The six HTML pages created do not cover all types of interactive elements on a web page. Missing tests would include any element on the page with an explicit tabindex attribute (so it can receive focus), interactive elements created using specialized roles e.g. slider, spin button, switch etc. We also need to be aware of the interactive roles in SVG that may come into play with interactive maps, charts, and graphs. Since aria roles have already been missed by some test tools, we have to assume that these additional role-based elements would reduce the final scores even further.

We also need to consider how frequently any of these tests are likely to find failing content. There are a large number of edge cases in that list of 8 tests given earlier. For example, use of aria roles instead of HTML semantic elements may be an edge case for many modern websites out there today, but if the site is old, or the approach to providing accessibility is to fix after release, then those applied roles may not be such edge cases.

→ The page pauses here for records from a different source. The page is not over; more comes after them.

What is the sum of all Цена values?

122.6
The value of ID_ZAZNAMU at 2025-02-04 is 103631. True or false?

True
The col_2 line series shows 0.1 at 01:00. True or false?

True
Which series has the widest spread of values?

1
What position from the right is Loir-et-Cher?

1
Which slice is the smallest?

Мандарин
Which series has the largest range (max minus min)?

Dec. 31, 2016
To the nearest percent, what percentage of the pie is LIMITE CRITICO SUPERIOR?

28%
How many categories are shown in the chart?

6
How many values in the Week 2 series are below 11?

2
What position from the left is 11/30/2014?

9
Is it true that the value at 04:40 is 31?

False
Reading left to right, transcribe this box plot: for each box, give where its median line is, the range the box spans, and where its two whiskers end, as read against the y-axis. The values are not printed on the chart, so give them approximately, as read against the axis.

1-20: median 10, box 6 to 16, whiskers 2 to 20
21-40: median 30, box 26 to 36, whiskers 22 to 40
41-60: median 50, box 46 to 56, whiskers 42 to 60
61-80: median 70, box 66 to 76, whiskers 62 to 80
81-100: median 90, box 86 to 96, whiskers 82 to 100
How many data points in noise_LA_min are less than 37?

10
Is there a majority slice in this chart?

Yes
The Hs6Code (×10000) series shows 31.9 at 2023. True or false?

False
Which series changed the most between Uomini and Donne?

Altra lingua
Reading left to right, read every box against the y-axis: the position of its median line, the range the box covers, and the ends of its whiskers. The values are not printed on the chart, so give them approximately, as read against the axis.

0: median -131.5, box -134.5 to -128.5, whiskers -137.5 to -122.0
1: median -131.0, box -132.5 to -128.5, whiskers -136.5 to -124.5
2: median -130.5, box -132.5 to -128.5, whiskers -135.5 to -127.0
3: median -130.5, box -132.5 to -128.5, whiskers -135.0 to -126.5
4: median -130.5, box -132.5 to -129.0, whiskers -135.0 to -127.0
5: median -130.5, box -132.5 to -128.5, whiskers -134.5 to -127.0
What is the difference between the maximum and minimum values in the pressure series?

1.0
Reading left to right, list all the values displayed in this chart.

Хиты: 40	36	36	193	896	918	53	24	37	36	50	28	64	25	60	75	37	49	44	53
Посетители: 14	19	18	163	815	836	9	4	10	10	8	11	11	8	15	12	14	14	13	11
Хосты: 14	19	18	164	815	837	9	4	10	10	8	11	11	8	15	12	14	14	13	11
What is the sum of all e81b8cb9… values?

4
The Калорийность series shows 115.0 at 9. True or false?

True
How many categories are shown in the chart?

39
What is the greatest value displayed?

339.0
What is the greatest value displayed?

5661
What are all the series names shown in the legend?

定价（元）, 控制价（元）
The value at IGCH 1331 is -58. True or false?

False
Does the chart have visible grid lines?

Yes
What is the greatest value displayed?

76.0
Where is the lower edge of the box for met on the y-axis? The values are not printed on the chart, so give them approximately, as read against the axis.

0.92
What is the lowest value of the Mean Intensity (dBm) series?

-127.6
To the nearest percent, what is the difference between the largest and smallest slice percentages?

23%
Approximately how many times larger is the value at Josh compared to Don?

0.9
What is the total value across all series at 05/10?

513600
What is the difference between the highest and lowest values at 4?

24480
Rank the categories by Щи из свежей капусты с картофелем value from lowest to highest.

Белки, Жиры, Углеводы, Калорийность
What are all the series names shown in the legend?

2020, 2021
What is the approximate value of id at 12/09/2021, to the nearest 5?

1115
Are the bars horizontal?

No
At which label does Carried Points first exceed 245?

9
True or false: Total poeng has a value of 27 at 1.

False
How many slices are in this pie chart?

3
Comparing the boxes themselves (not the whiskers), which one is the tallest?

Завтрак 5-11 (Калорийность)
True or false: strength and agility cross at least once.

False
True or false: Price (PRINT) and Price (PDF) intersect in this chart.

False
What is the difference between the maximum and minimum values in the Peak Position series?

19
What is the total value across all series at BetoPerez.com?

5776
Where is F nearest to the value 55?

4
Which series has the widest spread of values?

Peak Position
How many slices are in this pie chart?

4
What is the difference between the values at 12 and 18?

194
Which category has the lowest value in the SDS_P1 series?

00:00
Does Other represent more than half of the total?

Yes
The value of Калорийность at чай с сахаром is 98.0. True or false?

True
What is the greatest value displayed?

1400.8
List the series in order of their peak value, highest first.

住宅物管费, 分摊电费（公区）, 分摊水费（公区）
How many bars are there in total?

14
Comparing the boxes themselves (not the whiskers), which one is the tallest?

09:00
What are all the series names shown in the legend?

We also have to think about what WCAG chapters the issues are reported against. Largely it is 4.1.2 Name, Role, Value, because that is where accessible name existence is largely measured. Content quality comes from 3.3.2 Labels or instructions and 2.4.6 Headings and labels. There can be others though that are not success criteria. Use of implicit labels for example causes issues with Dragon Naturally Speaking, and has for many years, and that I would expect to fail against 5.2.4 Only Accessibility-Supported Ways of Using Technology as implicit labels break notable voice control tools. I cannot remember seeing any mention of chapter 5 conformance requirements in statements of test coverage.

Accessible Name is also only one, if important, touchpoint for automated accessibility testing. Given the low scores, that may not bode well for other touchpoints. Problems with accessible name do not necessarily infer there will be similar issues elsewhere, but it does suggest that testable edge cases, at least, are going to be missing throughout.

Conclusion

Looking at the low scores across all five automated accessibility test tools that were tried, we may need to add caveats to that claim of 30%-50% coverage. Perhaps we now say that typical test coverage is 30%-50% of commonly occurring detectable accessibility issues?

Given the limited coverage we have, it is somewhat depressing to know that tools are not even testing all of the edge cases, or properly supporting Aria roles. There is much room for improvement.

Accessible Name is only one possible touchpoint of many to consider with automation, and it will be interesting to compare coverage for others e.g. animation, colour usage, dialogs, headings etc. and see if detailed testing with roles and edge cases are covered any better.

In terms of my original goals, there are already improvements that can be made, and I will share my work on that in future posts.